### Material provided ###

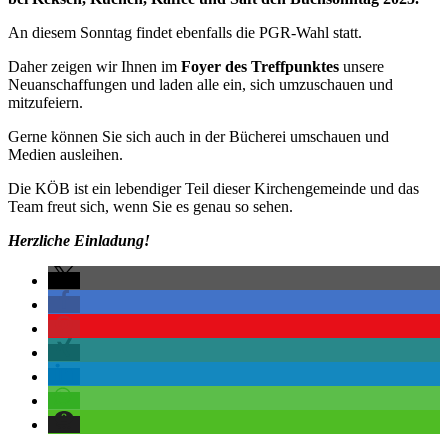
An diesem Sonntag findet ebenfalls die PGR-Wahl statt.
Daher zeigen wir Ihnen im
Foyer des Treffpunktes
unsere
Neuanschaffungen und laden alle ein, sich umzuschauen und
mitzufeiern.
Gerne können Sie sich auch in der Bücherei umschauen und
Medien ausleihen.
Die KÖB ist ein lebendiger Teil dieser Kirchengemeinde und das
Team freut sich, wenn Sie es genau so sehen.
Herzliche Einladung!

###

Prompt » Reproduce only the data from its beginning through the line containing "Die KÖB ist", substituting "Bibliothek" for "Bücherei" and leaving everything else unchanged. Omit the pictures.

Solved problem »
An diesem Sonntag findet ebenfalls die PGR-Wahl statt.
Daher zeigen wir Ihnen im
Foyer des Treffpunktes
unsere
Neuanschaffungen und laden alle ein, sich umzuschauen und
mitzufeiern.
Gerne können Sie sich auch in der Bibliothek umschauen und
Medien ausleihen.
Die KÖB ist ein lebendiger Teil dieser Kirchengemeinde und das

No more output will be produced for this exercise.